Research Reveals That Only a Tiny Percentage of Traders Drive Accuracy in Prediction Markets

A recent scandal involving a Green Beret who was arrested for betting on a classified U.S. raid may be more than an isolated incident, according to a new study. The research suggests that this individual may be part of a small group of informed traders who significantly influence prices on platforms like Polymarket, while the broader crowd incurs losses. The study, conducted by researchers from the London Business School and Yale, analyzed over 1.72 million accounts and $13.76 billion in trading volume on Polymarket from 2023 to 2025. The findings indicate that a mere 3% of traders are responsible for the majority of price discovery, consistently predicting outcomes and moving prices in the correct direction. In contrast, the remaining 97% of traders primarily provide liquidity and generate volume, but ultimately end up on the losing side of trades against the informed minority. To distinguish between skill and luck, the researchers simulated each trader's bets 10,000 times, using the same markets, moments, and dollar amounts, but with the direction of the bet determined by a coin flip.

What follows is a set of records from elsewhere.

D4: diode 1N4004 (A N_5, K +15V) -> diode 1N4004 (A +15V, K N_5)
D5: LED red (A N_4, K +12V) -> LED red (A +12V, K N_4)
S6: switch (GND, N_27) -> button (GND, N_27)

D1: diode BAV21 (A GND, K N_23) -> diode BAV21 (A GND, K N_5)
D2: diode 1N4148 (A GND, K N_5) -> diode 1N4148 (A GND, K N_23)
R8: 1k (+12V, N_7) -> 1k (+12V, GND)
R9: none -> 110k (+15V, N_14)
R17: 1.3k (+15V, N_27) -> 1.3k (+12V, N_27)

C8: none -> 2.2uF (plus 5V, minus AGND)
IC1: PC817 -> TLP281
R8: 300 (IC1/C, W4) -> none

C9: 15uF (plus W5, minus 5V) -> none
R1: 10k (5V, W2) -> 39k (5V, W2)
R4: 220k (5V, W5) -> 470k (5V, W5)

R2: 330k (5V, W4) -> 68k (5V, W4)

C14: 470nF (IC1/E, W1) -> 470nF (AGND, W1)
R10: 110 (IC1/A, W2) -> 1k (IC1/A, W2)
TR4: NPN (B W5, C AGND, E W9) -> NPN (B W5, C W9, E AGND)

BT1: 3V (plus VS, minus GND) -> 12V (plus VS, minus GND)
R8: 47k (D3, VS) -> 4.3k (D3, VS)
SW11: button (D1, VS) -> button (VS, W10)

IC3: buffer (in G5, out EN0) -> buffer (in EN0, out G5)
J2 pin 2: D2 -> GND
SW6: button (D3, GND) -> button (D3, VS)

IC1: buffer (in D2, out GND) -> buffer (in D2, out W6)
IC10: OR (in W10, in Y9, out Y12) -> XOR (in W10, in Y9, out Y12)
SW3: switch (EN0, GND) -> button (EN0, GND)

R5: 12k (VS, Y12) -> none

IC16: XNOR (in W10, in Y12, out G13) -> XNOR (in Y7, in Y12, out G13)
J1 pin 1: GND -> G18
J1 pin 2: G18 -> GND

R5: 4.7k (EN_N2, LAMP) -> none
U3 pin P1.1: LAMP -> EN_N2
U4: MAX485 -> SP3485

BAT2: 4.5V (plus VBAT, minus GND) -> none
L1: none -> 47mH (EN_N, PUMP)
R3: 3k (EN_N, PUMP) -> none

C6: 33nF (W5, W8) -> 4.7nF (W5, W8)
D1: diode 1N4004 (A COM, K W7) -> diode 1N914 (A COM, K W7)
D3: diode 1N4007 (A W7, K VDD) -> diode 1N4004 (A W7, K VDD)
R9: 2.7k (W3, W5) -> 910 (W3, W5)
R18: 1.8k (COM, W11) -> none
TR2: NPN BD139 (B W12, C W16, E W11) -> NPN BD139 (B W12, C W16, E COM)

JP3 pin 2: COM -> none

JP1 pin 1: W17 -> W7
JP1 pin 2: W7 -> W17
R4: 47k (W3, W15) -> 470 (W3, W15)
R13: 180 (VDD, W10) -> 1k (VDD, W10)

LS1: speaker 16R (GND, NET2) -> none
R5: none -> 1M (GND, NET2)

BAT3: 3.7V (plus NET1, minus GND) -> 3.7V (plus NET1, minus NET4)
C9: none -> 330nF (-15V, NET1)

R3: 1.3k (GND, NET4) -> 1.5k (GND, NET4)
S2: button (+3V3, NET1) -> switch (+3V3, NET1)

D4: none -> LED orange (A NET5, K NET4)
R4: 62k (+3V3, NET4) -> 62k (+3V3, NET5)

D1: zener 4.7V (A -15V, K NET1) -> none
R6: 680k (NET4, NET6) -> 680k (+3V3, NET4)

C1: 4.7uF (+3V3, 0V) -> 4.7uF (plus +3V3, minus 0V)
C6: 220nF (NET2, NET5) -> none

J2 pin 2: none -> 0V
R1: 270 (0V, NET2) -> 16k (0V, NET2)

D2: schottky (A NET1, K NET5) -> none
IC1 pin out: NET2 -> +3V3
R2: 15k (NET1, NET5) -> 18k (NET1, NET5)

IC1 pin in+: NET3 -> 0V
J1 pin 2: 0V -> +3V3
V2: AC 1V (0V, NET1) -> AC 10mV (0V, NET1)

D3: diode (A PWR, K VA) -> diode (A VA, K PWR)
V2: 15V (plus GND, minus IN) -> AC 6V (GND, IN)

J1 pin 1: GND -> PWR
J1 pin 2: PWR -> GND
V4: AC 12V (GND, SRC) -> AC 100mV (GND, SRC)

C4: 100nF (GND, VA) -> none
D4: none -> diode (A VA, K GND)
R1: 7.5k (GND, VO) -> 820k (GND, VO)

The results showed that among the biggest winners by raw profit, only 12% outperformed the benchmark, and many apparent winners did not sustain their performance over time. The activity of skilled traders improves market accuracy, particularly in the final stages before resolution, and they are also the first to react to new information, such as Federal Reserve announcements or corporate earnings. However, the same edge that makes skilled traders valuable to price discovery raises concerns when that information is not public or is not supposed to be. The study highlights the risk of insider trading, citing the example of the U.S. removal of Nicolás Maduro from power in Venezuela, where three newly created Polymarket accounts placed unusually large bets on the contract before the event, collectively making over $630,000. While insider trades are rare and concentrated in a handful of events, the findings challenge the idea that prediction markets work due to the collective knowledge of the crowd, instead suggesting that they work because of the informed traders who drive price discovery.